Correct. The question is whether you should make asymptotic complexity part of the interface. If you do, that hurts when you want to optimize for a common case but still allow some inefficient operations.

If you want to define some empty interfaces, such as:
interface IFastIndexList : IList {}

These would allow you to do things like:
bool containsSorted (IList list, Object element)
{
	auto fast = cast(IFastIndexList)list;
	if (fast) return (binarySearch(list, element) >= 0);
	// default implementation here
}

However, your library should not have any publicly exposed operations that only take IFastIndexList, and it's silly to define different functions for indexing in an IFastIndexList versus an IList.

> I think binary_search never should work on list. It does really bad thing when linear search is the correct thing. Do you think it should?

I think it should work, since the data structure implements the necessary operations. I think no sensible programmer should use it.

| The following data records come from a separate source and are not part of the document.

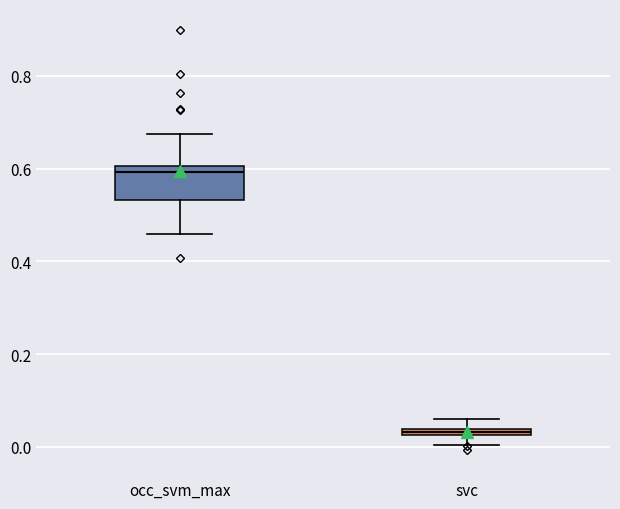

Where does the lower whisker of the box for svc end on the y-axis? The values are not printed on the chart, so give them approximately, as read against the axis.

0.00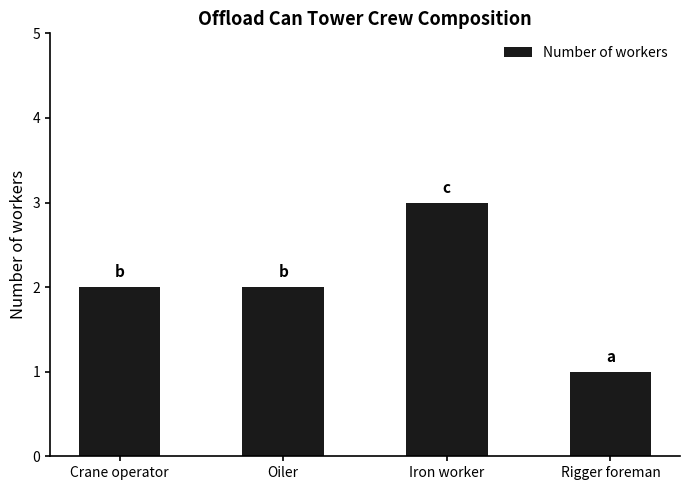

Count the values in the range 2 to 3.

3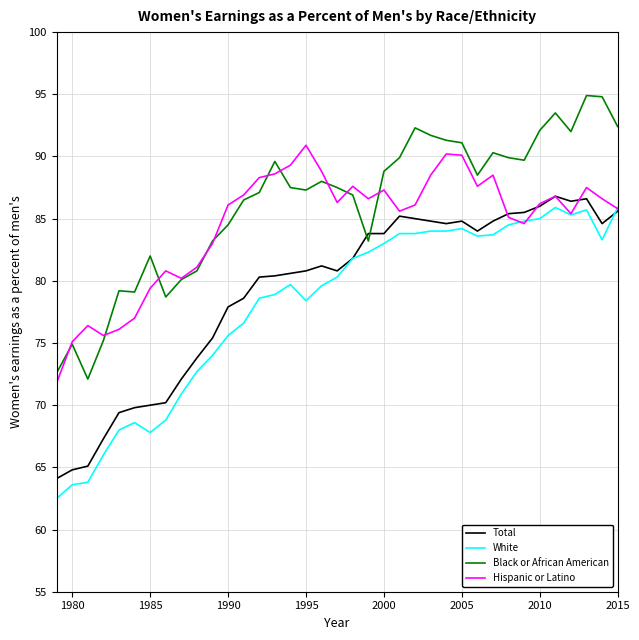

How many distinct data groups are displayed?

4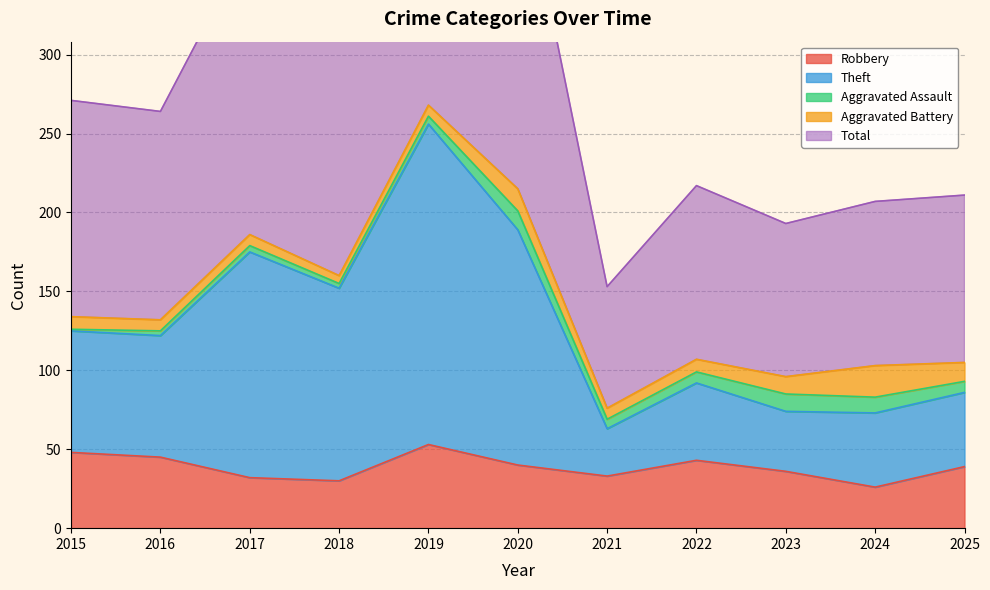

How many values in the Total series exceed 264?

5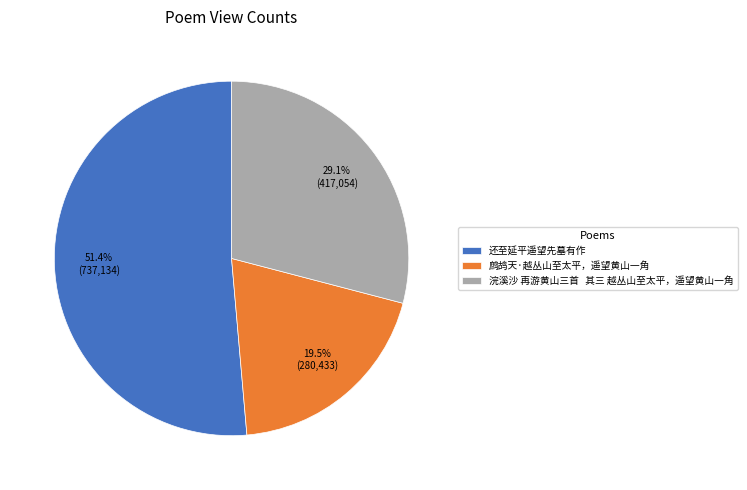

Rank the categories by value from lowest to highest.

鹧鸪天·越丛山至太平，遥望黄山一角, 浣溪沙 再游黄山三首 其三 越丛山至太平，遥望黄山一角, 还至延平遥望先墓有作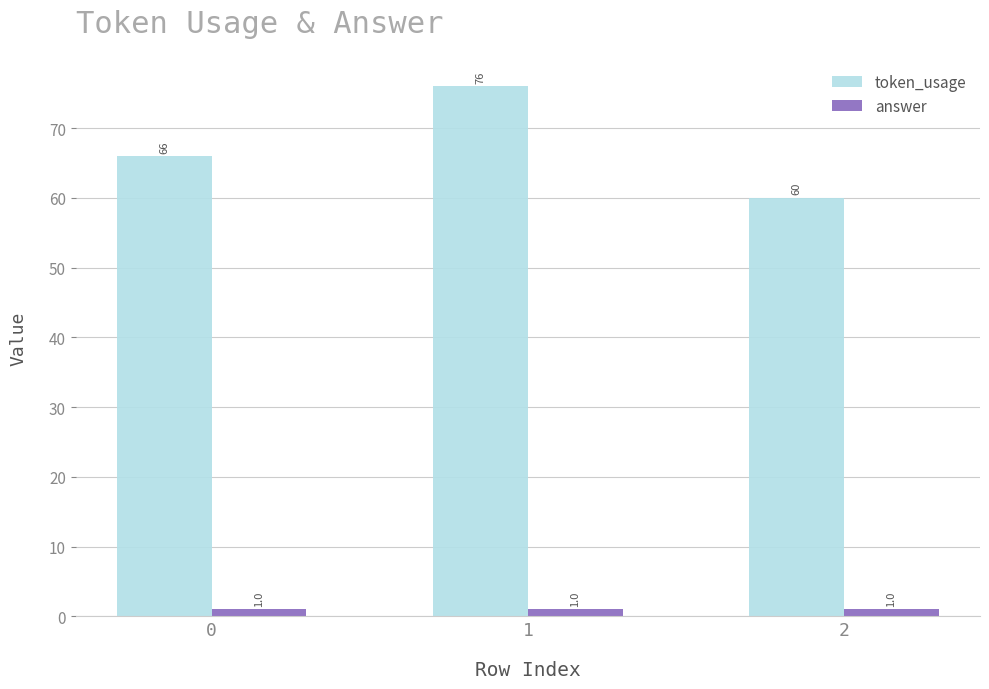

How many groups of bars are there?

3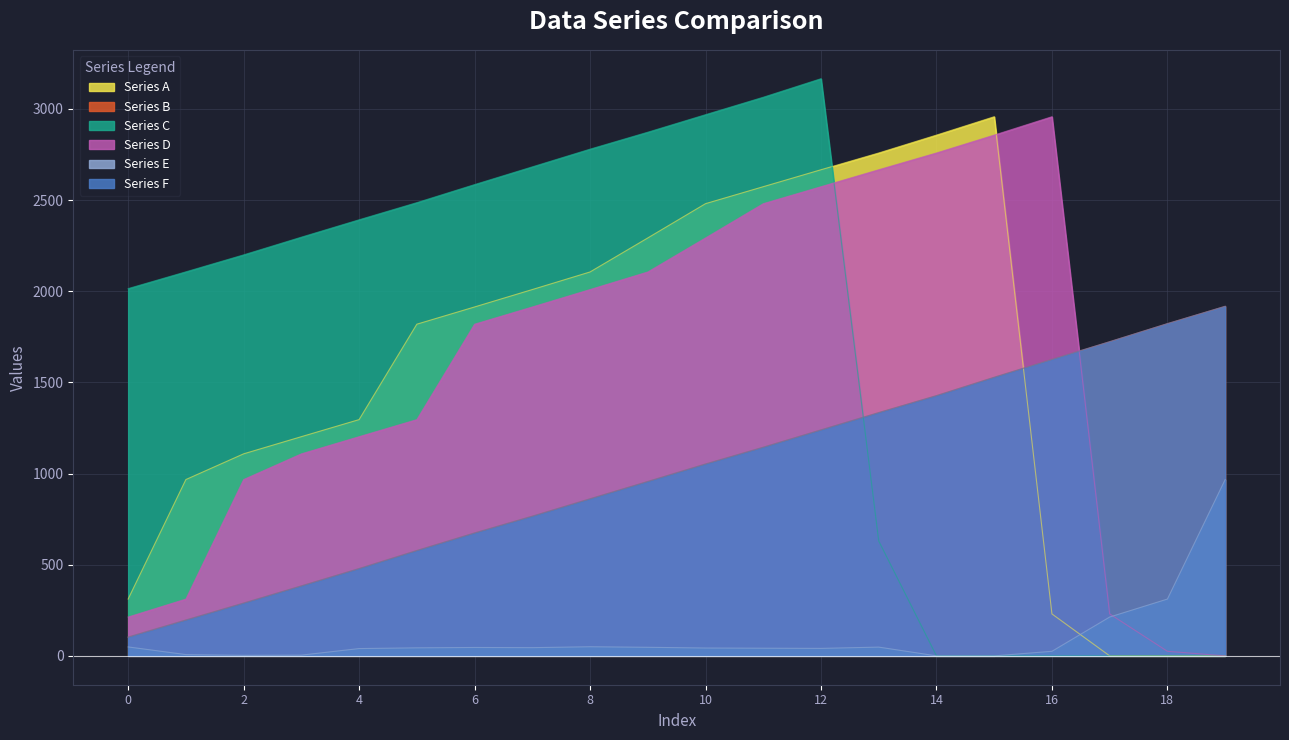

How many series are shown in this chart?

6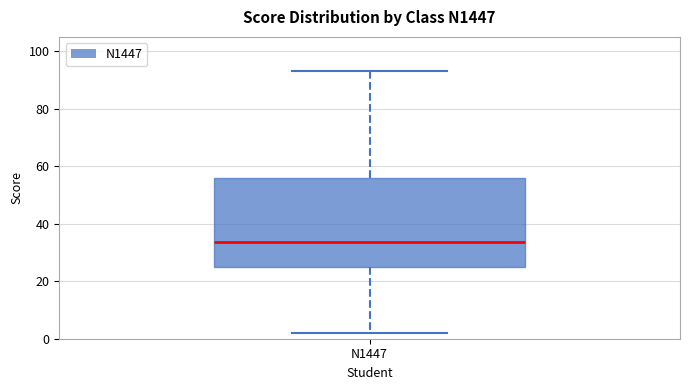

Read this box plot against the y-axis: the position of the median line, the range covered by the box, and the ends of both whiskers. The values are not printed on the chart, so give them approximately, as read against the axis.

median 34, box 26 to 56, whiskers 2 to 94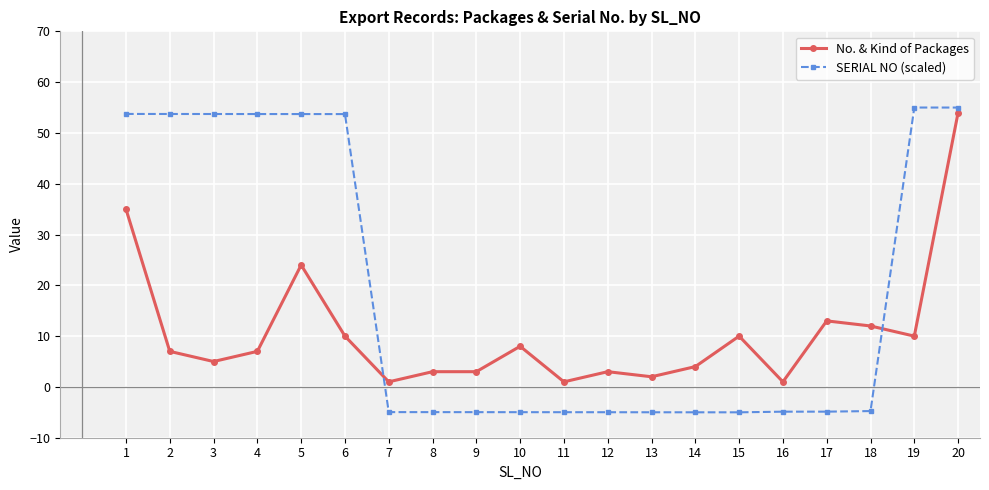

How many values in the SERIAL NO (scaled) series exceed -4?

8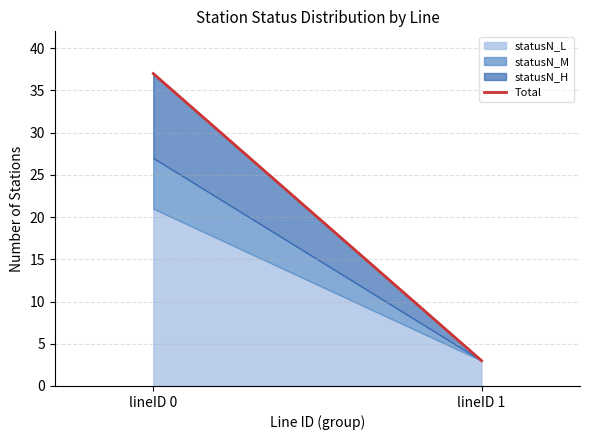

Read the value at lineID 1, to the nearest 5.

5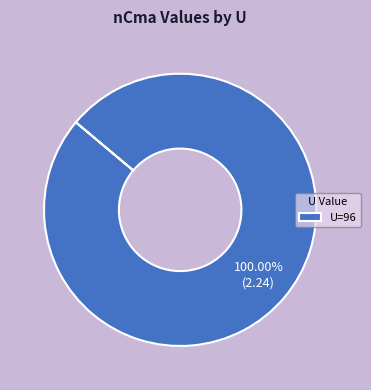

Rank the categories by value from lowest to highest.

U=96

>> It's the job of whatever creates the data structure. By giving two functions where the only difference is performance guarantees, you're allowing the called code to determine what data structures it accepts, not based on the operations the structure supports, but based on the performance of those data structures.
> 
> I do not think there is anything wrong. And for me performance and complexity is very different words. Performance is like dmd -O -release against dmd -debug. Or asm implementation of function. Complexity is very different thing and essential for algorithm.
> 
>> D's standard arrays are a bad example of this: since they're built in, everyone uses them, so it's difficult to replace them with a linked list or something else. The effect is more pronounced with associative arrays, since there isn't as much choice in lists as in dictionaries. But they're so damn useful, and the syntax is hard to match.
> 
> I hope Walter adds new data structure that work with std.algorithm. I am not sure. But I think std.algorithm is make so it works with other types. Not only arrays. 

You can do that with templates. If you want to use classes with inheritance, or interfaces, you can no longer use templates.